It's a classical problem that has been done to death which is why it might be marked easy.

If you can think of the brute force solution, there is a slight optimization to make it faster.

I recall the optimal solution requires knowledge of dynamic programming, so not an "easy" question.

I have 3 questions I've asked many times.
1) merge two sorted double linked lists - Sounds straightforward but most can't code this cleanly and correctly without a bunch of errors and help
2) parse and deserialize a json string to a Java object - Requires good code organization, recursion (or state machine), and string parsing. This one has everything it's great for a 1 hour question. I think 1 person has solved it completely but I evaluate for how they approach the problem and how far they get.
3) design an image sharing site like imgur or instagram. Open ended design. I dig into various parts of the stack to test how deeply they know a topic and how they approach the problem.

you have them write a parser?

Easy/hard is always a bit weird; many problems are easy once you know the answer, although here the best solution is very straightforward/single-pass once you know the main idea (making it sort of a silly interview question) and quite a bit better than O(n^2) brute force.

no dynamic programming needed. there is a "trick" for the efficient solution, but it's not too hard to find.

Because you have to check all permutations, not simply all permutations generated by a single swap.

Eg, say you move N into position i and i into the final position. It could be that N is now in a valid position, but i is not -- but, swapping i with some other element now makes both of them valid, leading to a valid arrangement that you missed.

This is not guaranteed, though. Worst case for quick select is O(n^2)

Max subarray is the first algorithm in CLRS, so I suppose it's "easy" compared to others. I always forget how to do it, so it's not easy to me.

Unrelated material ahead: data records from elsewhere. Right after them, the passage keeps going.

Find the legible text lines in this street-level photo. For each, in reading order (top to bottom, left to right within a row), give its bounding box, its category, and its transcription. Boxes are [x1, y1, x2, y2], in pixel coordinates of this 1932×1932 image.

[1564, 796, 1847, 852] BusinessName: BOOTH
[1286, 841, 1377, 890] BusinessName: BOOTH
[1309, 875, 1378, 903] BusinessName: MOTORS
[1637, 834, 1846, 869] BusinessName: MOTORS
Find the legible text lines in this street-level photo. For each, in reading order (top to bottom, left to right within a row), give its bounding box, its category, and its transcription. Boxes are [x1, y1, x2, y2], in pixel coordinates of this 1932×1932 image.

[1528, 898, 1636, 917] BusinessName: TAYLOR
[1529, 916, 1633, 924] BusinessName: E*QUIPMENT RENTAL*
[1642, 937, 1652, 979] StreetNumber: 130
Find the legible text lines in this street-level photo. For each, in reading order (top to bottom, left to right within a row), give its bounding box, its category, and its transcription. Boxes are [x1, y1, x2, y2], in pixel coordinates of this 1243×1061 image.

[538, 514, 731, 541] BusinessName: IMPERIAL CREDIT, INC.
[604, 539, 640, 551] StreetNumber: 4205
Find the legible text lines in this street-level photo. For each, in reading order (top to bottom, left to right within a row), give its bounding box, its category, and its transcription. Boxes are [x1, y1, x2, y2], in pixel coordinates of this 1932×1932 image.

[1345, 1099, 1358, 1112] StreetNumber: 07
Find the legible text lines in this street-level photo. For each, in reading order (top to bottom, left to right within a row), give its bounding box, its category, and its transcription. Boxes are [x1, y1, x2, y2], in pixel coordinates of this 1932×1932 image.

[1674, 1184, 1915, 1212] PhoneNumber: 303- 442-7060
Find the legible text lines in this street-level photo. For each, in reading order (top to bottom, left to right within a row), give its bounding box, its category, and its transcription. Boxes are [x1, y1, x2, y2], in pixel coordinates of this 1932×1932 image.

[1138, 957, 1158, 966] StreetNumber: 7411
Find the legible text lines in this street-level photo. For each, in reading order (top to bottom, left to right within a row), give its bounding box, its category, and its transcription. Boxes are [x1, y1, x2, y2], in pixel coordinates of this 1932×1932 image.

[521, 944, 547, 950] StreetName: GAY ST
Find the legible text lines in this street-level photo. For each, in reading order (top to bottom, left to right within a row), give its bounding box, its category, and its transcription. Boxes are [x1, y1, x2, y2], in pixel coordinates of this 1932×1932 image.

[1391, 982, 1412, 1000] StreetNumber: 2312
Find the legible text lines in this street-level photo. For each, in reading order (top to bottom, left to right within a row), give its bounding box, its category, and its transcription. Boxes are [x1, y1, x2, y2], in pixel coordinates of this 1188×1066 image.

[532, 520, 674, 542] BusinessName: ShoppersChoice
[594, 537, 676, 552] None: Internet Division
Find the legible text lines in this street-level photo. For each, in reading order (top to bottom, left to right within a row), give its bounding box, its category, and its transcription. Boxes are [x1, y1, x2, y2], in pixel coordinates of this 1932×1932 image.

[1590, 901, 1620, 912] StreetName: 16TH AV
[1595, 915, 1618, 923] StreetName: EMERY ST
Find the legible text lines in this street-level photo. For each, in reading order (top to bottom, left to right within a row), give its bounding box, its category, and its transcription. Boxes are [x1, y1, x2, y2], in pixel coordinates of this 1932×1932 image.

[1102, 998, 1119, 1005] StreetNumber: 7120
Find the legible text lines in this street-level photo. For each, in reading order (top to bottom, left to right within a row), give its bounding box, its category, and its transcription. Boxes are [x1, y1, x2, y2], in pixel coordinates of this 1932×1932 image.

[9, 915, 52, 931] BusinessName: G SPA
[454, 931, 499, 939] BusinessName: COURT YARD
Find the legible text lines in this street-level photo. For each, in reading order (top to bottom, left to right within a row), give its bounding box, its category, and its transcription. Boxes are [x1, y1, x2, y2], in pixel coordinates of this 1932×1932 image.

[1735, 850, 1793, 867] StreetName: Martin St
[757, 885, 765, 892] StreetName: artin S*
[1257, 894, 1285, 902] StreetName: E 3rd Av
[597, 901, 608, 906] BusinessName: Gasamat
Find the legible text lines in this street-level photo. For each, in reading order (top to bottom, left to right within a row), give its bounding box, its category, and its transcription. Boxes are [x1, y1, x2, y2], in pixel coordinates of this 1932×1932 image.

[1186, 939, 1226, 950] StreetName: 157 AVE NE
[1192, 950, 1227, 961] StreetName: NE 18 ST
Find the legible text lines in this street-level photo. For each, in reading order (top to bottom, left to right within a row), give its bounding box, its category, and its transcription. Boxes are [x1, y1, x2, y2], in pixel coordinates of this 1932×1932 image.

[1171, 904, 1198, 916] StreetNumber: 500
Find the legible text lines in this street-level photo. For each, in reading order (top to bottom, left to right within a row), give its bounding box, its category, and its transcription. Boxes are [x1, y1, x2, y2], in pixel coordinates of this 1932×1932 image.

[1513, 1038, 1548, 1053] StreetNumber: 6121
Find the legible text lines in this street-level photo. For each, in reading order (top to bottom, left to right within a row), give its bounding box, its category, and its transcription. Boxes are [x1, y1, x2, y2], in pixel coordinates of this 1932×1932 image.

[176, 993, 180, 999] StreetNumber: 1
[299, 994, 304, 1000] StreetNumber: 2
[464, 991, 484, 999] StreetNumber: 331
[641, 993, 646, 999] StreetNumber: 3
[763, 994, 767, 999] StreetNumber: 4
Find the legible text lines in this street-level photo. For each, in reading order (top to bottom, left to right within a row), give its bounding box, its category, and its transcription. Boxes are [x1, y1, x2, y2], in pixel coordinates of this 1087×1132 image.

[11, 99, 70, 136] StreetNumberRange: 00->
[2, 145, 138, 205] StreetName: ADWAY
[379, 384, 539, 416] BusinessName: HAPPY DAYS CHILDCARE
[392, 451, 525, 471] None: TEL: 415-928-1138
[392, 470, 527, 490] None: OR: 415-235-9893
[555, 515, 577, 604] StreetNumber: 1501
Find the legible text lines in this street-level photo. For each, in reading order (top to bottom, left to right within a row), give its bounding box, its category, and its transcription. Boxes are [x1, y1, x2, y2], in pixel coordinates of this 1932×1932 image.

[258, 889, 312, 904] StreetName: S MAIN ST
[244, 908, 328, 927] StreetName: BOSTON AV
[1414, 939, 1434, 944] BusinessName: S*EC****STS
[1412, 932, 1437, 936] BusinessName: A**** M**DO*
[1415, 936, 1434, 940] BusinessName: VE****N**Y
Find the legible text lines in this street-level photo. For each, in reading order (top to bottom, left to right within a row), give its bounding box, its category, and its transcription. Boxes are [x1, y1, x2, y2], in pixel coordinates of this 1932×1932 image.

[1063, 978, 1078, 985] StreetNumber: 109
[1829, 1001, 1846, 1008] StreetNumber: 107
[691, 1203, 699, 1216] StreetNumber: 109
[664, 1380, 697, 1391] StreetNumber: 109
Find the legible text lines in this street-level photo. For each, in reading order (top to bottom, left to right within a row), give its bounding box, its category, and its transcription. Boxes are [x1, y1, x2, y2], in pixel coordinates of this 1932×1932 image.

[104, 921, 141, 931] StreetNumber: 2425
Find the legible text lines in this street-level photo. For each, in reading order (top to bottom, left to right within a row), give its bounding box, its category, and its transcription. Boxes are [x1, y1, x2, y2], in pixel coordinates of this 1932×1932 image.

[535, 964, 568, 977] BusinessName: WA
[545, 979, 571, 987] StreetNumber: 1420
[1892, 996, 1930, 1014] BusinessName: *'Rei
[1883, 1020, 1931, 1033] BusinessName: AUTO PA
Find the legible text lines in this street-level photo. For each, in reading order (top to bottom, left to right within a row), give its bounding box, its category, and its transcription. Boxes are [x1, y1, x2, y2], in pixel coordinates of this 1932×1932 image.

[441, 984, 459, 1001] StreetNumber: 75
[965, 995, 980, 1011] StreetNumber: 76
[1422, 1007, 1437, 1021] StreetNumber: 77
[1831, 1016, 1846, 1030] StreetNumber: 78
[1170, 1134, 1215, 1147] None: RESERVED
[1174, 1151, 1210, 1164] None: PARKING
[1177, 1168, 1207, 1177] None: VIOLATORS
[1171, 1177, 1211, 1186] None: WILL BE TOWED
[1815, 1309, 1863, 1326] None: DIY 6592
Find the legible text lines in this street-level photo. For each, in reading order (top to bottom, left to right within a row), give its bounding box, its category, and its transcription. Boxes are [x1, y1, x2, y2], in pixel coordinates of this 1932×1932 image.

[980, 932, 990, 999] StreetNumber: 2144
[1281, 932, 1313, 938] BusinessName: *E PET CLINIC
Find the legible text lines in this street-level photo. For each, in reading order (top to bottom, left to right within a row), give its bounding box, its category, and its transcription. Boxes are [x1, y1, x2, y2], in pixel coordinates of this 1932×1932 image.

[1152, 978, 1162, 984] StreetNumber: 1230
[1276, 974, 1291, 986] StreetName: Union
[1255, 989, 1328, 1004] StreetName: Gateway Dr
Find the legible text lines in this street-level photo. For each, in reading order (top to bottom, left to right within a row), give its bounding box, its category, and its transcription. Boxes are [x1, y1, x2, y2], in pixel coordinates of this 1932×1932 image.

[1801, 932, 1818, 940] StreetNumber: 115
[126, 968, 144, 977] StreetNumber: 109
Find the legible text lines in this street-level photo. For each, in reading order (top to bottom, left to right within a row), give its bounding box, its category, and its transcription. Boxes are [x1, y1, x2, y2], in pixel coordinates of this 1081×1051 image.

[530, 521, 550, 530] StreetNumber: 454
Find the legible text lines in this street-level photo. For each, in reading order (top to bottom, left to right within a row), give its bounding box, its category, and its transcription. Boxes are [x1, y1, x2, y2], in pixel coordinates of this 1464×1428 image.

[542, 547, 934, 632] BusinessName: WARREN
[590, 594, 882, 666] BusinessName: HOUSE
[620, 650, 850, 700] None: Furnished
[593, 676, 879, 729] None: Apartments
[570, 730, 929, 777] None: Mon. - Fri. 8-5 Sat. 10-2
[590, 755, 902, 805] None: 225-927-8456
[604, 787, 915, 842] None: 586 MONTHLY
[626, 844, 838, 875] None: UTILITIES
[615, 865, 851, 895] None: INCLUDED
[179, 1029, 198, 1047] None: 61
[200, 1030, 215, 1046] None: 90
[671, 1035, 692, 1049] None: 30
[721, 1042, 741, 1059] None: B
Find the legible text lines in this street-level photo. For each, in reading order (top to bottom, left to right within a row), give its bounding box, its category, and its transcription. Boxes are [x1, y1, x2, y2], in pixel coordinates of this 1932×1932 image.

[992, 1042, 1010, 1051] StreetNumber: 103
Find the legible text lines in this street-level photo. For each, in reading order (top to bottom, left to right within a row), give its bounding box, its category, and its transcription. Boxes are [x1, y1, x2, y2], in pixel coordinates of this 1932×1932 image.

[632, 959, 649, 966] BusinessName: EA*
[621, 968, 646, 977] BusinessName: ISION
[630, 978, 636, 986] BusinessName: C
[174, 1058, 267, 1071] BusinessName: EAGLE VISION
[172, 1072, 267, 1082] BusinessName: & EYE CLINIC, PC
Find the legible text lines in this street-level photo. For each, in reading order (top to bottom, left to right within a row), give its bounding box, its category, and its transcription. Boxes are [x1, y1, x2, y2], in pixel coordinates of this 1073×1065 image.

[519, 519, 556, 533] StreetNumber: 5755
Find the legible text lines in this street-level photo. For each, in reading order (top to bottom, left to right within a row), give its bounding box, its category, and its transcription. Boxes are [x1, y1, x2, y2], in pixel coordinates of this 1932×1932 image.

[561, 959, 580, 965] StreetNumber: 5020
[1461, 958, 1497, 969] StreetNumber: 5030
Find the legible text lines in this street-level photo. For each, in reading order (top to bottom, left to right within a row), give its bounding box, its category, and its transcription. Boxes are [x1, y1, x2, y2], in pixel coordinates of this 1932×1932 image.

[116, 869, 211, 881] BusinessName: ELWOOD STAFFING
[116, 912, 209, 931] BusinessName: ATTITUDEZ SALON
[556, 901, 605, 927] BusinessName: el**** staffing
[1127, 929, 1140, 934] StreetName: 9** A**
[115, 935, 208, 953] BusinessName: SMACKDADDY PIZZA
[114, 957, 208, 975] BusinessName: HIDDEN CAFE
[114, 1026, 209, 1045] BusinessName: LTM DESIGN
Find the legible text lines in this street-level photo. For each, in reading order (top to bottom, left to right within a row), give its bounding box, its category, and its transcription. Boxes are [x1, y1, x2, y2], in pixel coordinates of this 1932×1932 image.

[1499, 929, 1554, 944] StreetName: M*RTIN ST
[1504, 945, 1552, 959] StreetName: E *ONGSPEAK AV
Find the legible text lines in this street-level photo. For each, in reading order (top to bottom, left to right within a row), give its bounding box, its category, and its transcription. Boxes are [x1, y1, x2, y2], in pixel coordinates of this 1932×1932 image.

I thought everyone is implementing median-of-medians in their whiteboard interviews these days...

Yea I don't think people are expected to code out median-of-medians.

And yes you are right gaming_mouse, it's not O(n), but it's expected O(n) using a random pivot from what I remember.

If you are interested in learning about median-of-medians, I always found this as a good read through http://www.ics.uci.edu/~eppstein/161/960130.html

Right. I solved this the other day when browsing through "cracking the coding interview". It's a good pattern that applies to many problems. Keeping 2 pointers and moving one of them at each step, so the algorithm never goes backwards and is O(n).

not totally sure what you mean, but i don't think about it as 2 pointers. if replace the original array with scan sum (which costs O(n)), then you just need to keep track of two quantities -- the max value of scan sum to the right, and the min value of the scan sum to the left. you'll have these for the first position, and you can then calculate then for all positions in a single pass, since at each new index each quantity's change depends only on the value at that index.

The optimal answer is O(n) and doesn't require a heap.